REQUIRED WORK: Each of the entries below needs to be given again exactly.

SUPPLIED RECORDS:
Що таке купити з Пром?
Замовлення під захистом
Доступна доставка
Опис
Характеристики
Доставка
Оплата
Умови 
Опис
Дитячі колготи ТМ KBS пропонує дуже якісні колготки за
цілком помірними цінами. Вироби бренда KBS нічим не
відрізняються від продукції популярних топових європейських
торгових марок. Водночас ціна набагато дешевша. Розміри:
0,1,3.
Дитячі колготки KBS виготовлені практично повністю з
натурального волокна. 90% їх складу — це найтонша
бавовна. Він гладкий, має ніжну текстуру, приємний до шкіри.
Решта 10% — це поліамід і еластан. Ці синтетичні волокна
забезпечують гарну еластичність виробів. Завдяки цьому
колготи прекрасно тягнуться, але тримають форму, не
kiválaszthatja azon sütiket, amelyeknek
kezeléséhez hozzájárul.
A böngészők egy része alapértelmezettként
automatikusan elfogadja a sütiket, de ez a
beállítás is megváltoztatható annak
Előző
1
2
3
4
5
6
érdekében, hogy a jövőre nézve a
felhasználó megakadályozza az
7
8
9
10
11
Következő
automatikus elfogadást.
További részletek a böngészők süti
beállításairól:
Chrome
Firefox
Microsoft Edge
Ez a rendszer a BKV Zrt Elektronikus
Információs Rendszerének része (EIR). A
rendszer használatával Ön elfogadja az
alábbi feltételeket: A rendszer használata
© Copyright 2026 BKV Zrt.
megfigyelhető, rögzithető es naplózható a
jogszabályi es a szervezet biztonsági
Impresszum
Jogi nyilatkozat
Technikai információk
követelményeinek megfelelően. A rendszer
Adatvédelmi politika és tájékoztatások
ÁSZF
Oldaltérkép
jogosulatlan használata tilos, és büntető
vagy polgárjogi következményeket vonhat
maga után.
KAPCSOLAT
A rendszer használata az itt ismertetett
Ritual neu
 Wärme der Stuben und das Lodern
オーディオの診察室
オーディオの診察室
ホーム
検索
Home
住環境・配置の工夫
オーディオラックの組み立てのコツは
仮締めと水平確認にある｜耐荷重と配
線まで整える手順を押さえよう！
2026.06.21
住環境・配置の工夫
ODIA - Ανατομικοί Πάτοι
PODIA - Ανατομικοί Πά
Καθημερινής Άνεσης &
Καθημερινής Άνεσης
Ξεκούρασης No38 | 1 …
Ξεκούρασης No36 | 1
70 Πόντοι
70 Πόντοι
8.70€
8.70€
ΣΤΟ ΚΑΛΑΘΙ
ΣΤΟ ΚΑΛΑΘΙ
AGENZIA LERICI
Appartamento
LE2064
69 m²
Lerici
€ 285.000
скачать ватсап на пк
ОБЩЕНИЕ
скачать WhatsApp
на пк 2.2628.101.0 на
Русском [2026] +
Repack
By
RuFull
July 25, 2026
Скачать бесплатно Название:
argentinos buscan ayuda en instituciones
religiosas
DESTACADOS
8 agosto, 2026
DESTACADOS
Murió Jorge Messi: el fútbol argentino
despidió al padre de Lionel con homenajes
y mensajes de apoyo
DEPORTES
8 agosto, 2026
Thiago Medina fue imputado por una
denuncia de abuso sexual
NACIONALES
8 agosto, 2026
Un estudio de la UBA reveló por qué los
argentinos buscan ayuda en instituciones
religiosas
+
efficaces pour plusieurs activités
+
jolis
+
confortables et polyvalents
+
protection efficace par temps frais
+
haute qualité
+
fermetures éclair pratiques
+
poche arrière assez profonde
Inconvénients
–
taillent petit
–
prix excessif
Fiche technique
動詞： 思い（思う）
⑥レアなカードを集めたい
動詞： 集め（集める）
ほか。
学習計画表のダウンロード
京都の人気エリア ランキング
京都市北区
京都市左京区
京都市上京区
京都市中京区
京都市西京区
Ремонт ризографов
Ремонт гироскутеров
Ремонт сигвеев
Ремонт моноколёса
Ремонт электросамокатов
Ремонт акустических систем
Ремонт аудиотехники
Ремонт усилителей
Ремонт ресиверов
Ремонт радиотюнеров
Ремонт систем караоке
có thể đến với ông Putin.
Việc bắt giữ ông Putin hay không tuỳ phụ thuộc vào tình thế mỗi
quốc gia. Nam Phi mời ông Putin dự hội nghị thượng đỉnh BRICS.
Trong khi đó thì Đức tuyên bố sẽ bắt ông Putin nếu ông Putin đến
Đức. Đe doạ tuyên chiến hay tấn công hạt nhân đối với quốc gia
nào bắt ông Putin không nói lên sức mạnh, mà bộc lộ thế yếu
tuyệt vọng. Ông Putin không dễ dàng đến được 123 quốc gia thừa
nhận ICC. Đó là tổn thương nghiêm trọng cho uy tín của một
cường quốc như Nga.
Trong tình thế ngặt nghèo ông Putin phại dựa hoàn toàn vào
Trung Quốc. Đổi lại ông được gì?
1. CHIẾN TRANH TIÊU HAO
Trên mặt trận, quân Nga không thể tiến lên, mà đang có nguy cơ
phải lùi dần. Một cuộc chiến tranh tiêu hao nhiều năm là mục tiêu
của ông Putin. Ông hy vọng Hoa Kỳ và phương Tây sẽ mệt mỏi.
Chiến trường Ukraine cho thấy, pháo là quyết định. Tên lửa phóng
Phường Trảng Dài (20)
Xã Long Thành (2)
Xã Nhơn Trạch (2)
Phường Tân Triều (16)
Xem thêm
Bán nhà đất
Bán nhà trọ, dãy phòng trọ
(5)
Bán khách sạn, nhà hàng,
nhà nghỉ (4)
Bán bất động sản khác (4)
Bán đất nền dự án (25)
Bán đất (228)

ANSWER TO THIS TASK:
Що таке купити з Пром?
Замовлення під захистом
Доступна доставка
Опис
Характеристики
Доставка
Оплата
Умови 
Опис
Дитячі колготи ТМ KBS пропонує дуже якісні колготки за
цілком помірними цінами. Вироби бренда KBS нічим не
відрізняються від продукції популярних топових європейських
торгових марок. Водночас ціна набагато дешевша. Розміри:
0,1,3.
Дитячі колготки KBS виготовлені практично повністю з
натурального волокна. 90% їх складу — це найтонша
бавовна. Він гладкий, має ніжну текстуру, приємний до шкіри.
Решта 10% — це поліамід і еластан. Ці синтетичні волокна
забезпечують гарну еластичність виробів. Завдяки цьому
колготи прекрасно тягнуться, але тримають форму, не
kiválaszthatja azon sütiket, amelyeknek
kezeléséhez hozzájárul.
A böngészők egy része alapértelmezettként
automatikusan elfogadja a sütiket, de ez a
beállítás is megváltoztatható annak
Előző
1
2
3
4
5
6
érdekében, hogy a jövőre nézve a
felhasználó megakadályozza az
7
8
9
10
11
Következő
automatikus elfogadást.
További részletek a böngészők süti
beállításairól:
Chrome
Firefox
Microsoft Edge
Ez a rendszer a BKV Zrt Elektronikus
Információs Rendszerének része (EIR). A
rendszer használatával Ön elfogadja az
alábbi feltételeket: A rendszer használata
© Copyright 2026 BKV Zrt.
megfigyelhető, rögzithető es naplózható a
jogszabályi es a szervezet biztonsági
Impresszum
Jogi nyilatkozat
Technikai információk
követelményeinek megfelelően. A rendszer
Adatvédelmi politika és tájékoztatások
ÁSZF
Oldaltérkép
jogosulatlan használata tilos, és büntető
vagy polgárjogi következményeket vonhat
maga után.
KAPCSOLAT
A rendszer használata az itt ismertetett
Ritual neu
 Wärme der Stuben und das Lodern
オーディオの診察室
オーディオの診察室
ホーム
検索
Home
住環境・配置の工夫
オーディオラックの組み立てのコツは
仮締めと水平確認にある｜耐荷重と配
線まで整える手順を押さえよう！
2026.06.21
住環境・配置の工夫
ODIA - Ανατομικοί Πάτοι
PODIA - Ανατομικοί Πά
Καθημερινής Άνεσης &
Καθημερινής Άνεσης
Ξεκούρασης No38 | 1 …
Ξεκούρασης No36 | 1
70 Πόντοι
70 Πόντοι
8.70€
8.70€
ΣΤΟ ΚΑΛΑΘΙ
ΣΤΟ ΚΑΛΑΘΙ
AGENZIA LERICI
Appartamento
LE2064
69 m²
Lerici
€ 285.000
скачать ватсап на пк
ОБЩЕНИЕ
скачать WhatsApp
на пк 2.2628.101.0 на
Русском [2026] +
Repack
By
RuFull
July 25, 2026
Скачать бесплатно Название:
argentinos buscan ayuda en instituciones
religiosas
DESTACADOS
8 agosto, 2026
DESTACADOS
Murió Jorge Messi: el fútbol argentino
despidió al padre de Lionel con homenajes
y mensajes de apoyo
DEPORTES
8 agosto, 2026
Thiago Medina fue imputado por una
denuncia de abuso sexual
NACIONALES
8 agosto, 2026
Un estudio de la UBA reveló por qué los
argentinos buscan ayuda en instituciones
religiosas
+
efficaces pour plusieurs activités
+
jolis
+
confortables et polyvalents
+
protection efficace par temps frais
+
haute qualité
+
fermetures éclair pratiques
+
poche arrière assez profonde
Inconvénients
–
taillent petit
–
prix excessif
Fiche technique
動詞： 思い（思う）
⑥レアなカードを集めたい
動詞： 集め（集める）
ほか。
学習計画表のダウンロード
京都の人気エリア ランキング
京都市北区
京都市左京区
京都市上京区
京都市中京区
京都市西京区
Ремонт ризографов
Ремонт гироскутеров
Ремонт сигвеев
Ремонт моноколёса
Ремонт электросамокатов
Ремонт акустических систем
Ремонт аудиотехники
Ремонт усилителей
Ремонт ресиверов
Ремонт радиотюнеров
Ремонт систем караоке
có thể đến với ông Putin.
Việc bắt giữ ông Putin hay không tuỳ phụ thuộc vào tình thế mỗi
quốc gia. Nam Phi mời ông Putin dự hội nghị thượng đỉnh BRICS.
Trong khi đó thì Đức tuyên bố sẽ bắt ông Putin nếu ông Putin đến
Đức. Đe doạ tuyên chiến hay tấn công hạt nhân đối với quốc gia
nào bắt ông Putin không nói lên sức mạnh, mà bộc lộ thế yếu
tuyệt vọng. Ông Putin không dễ dàng đến được 123 quốc gia thừa
nhận ICC. Đó là tổn thương nghiêm trọng cho uy tín của một
cường quốc như Nga.
Trong tình thế ngặt nghèo ông Putin phại dựa hoàn toàn vào
Trung Quốc. Đổi lại ông được gì?
1. CHIẾN TRANH TIÊU HAO
Trên mặt trận, quân Nga không thể tiến lên, mà đang có nguy cơ
phải lùi dần. Một cuộc chiến tranh tiêu hao nhiều năm là mục tiêu
của ông Putin. Ông hy vọng Hoa Kỳ và phương Tây sẽ mệt mỏi.
Chiến trường Ukraine cho thấy, pháo là quyết định. Tên lửa phóng
Phường Trảng Dài (20)
Xã Long Thành (2)
Xã Nhơn Trạch (2)
Phường Tân Triều (16)
Xem thêm
Bán nhà đất
Bán nhà trọ, dãy phòng trọ
(5)
Bán khách sạn, nhà hàng,
nhà nghỉ (4)
Bán bất động sản khác (4)
Bán đất nền dự án (25)
Bán đất (228)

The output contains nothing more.